§ **Records for the exercise**:

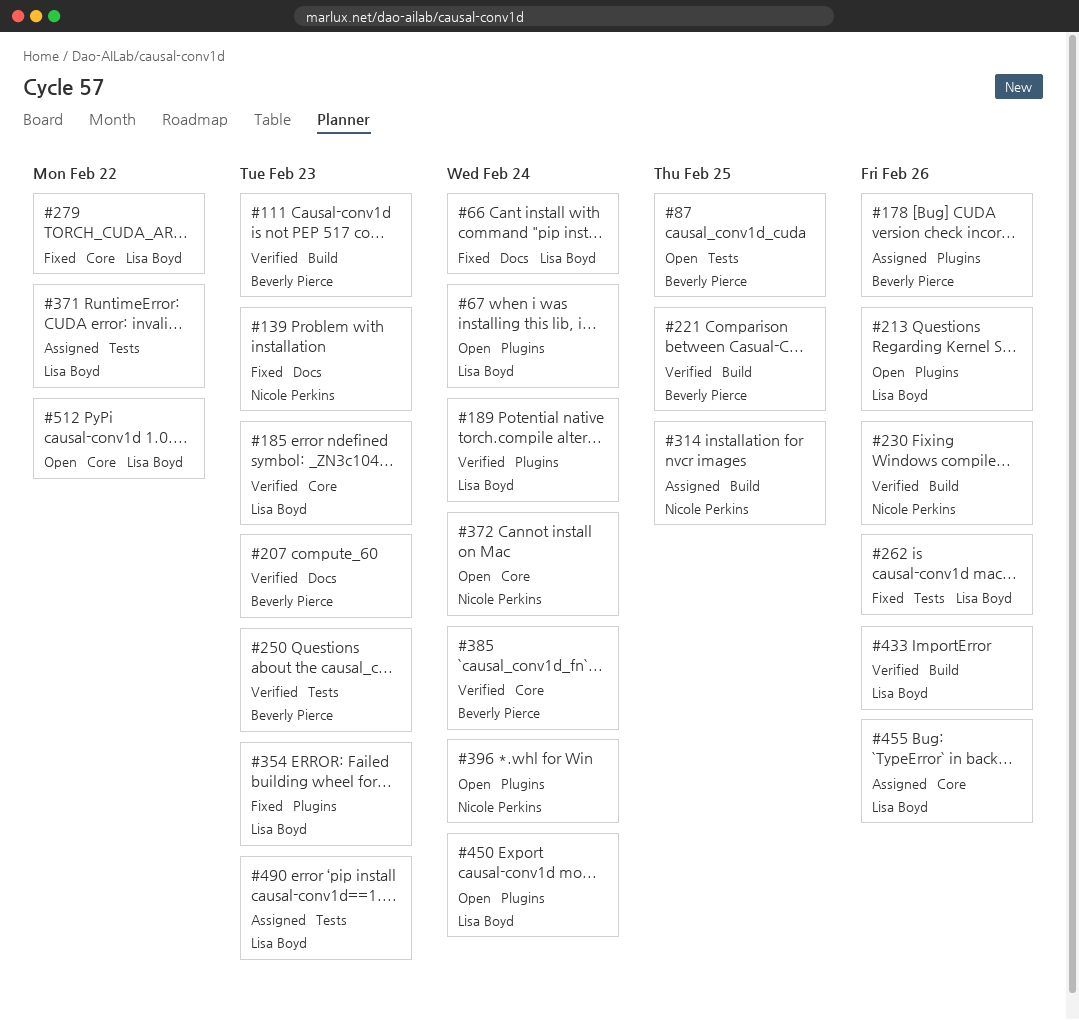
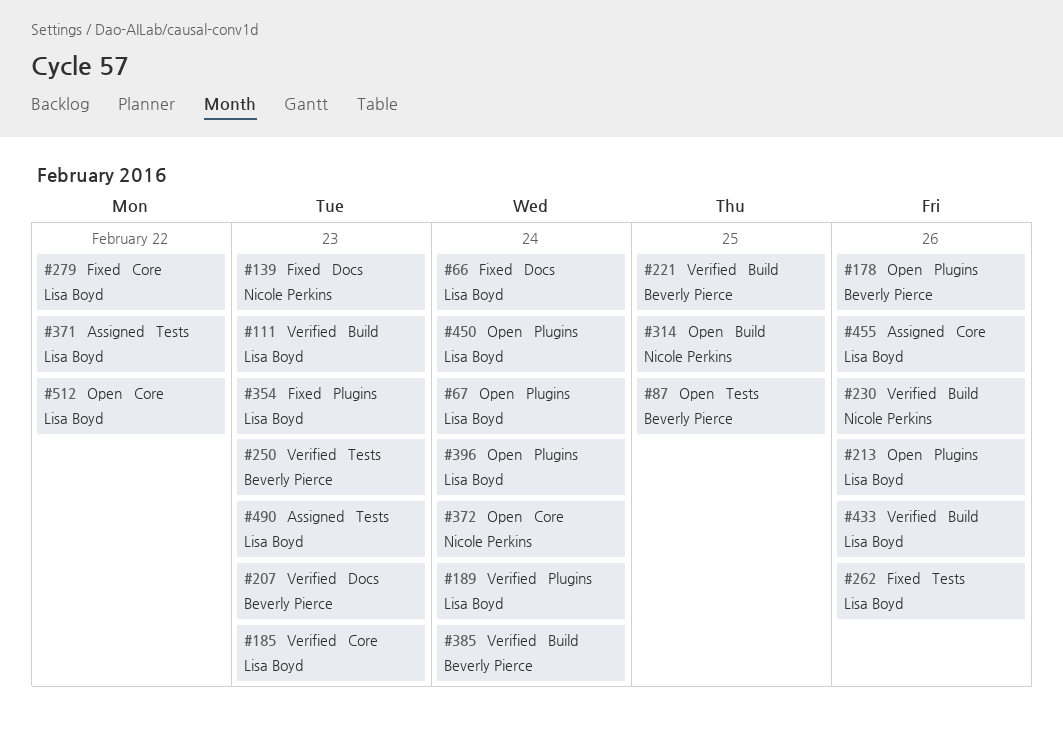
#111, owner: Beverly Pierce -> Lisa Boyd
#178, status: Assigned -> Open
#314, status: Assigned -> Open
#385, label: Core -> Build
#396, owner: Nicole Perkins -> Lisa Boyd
---
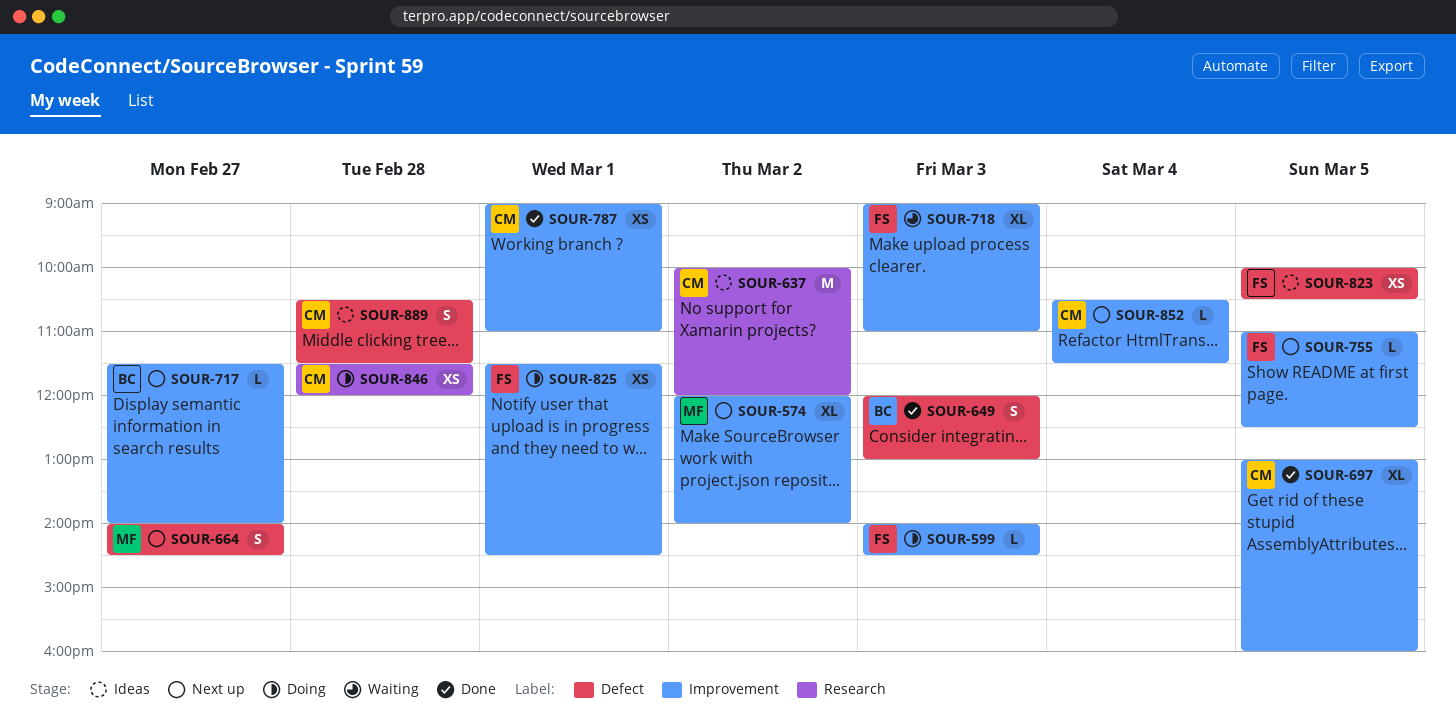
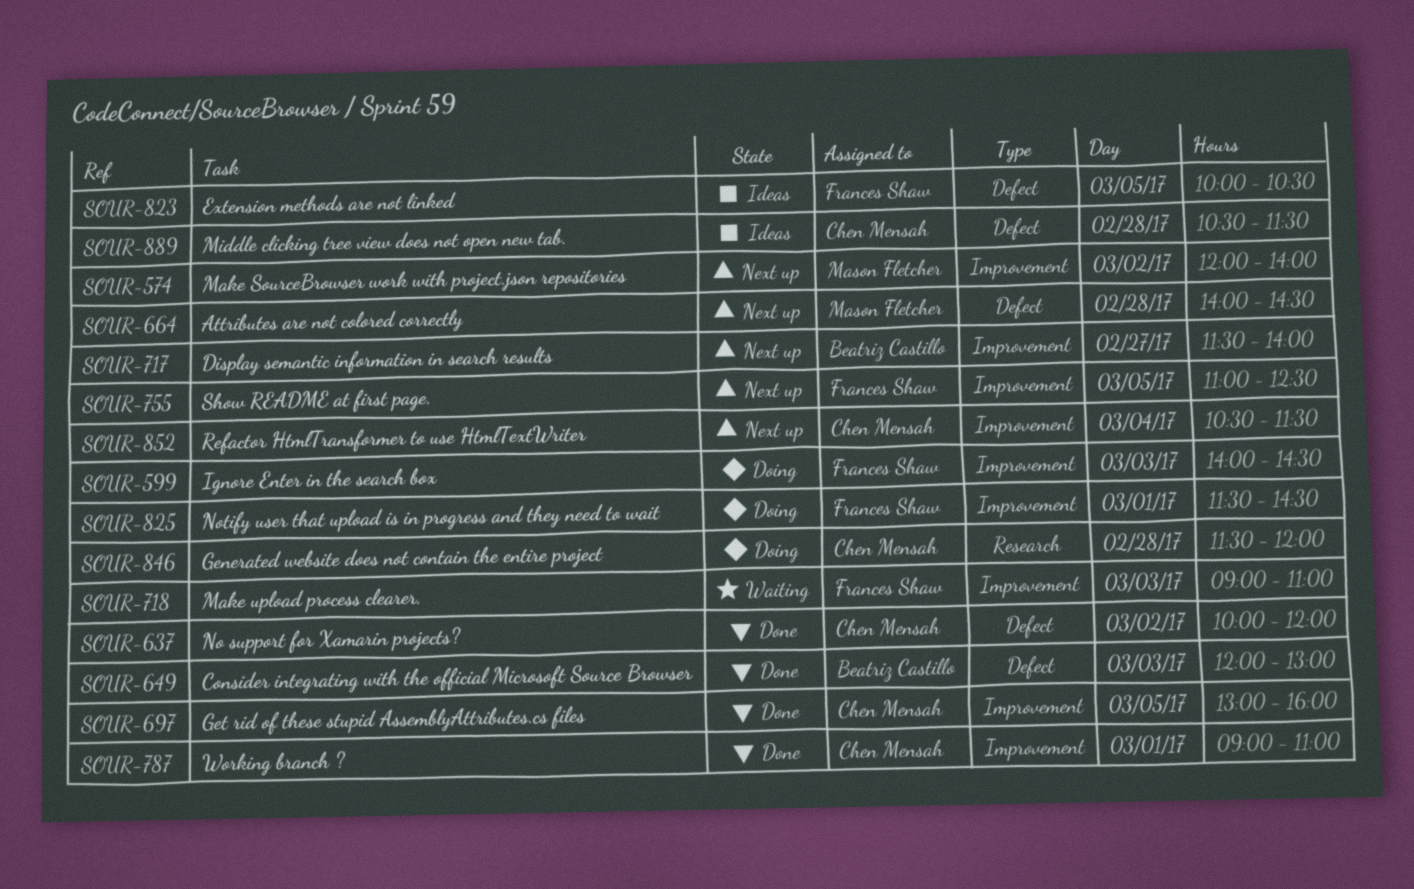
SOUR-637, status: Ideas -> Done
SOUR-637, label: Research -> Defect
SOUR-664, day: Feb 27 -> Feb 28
---
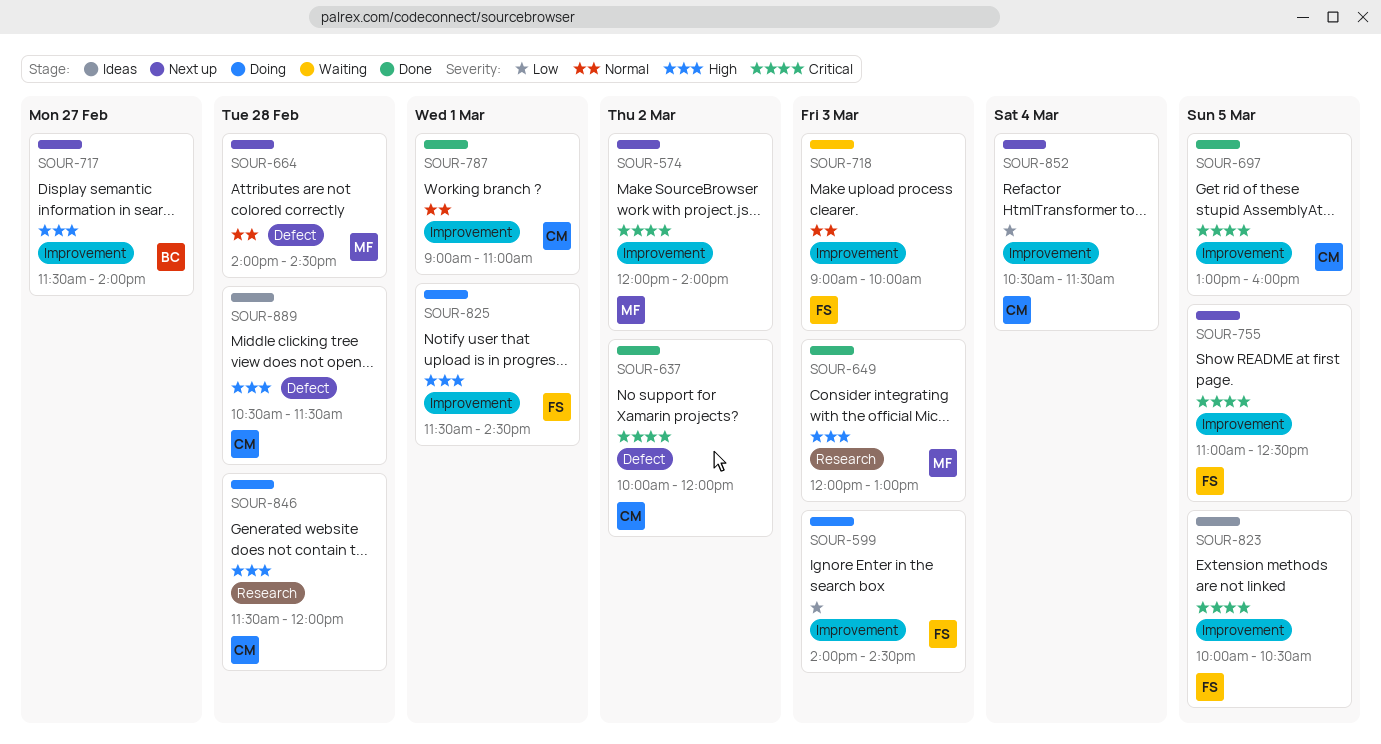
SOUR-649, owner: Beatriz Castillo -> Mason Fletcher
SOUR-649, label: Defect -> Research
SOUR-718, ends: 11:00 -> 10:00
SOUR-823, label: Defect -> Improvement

§ **To-do item**: Wherever the string "Defect" appears in the records, copy the whole line.

§ **Result**:
SOUR-637, label: Research -> Defect
SOUR-649, label: Defect -> Research
SOUR-823, label: Defect -> Improvement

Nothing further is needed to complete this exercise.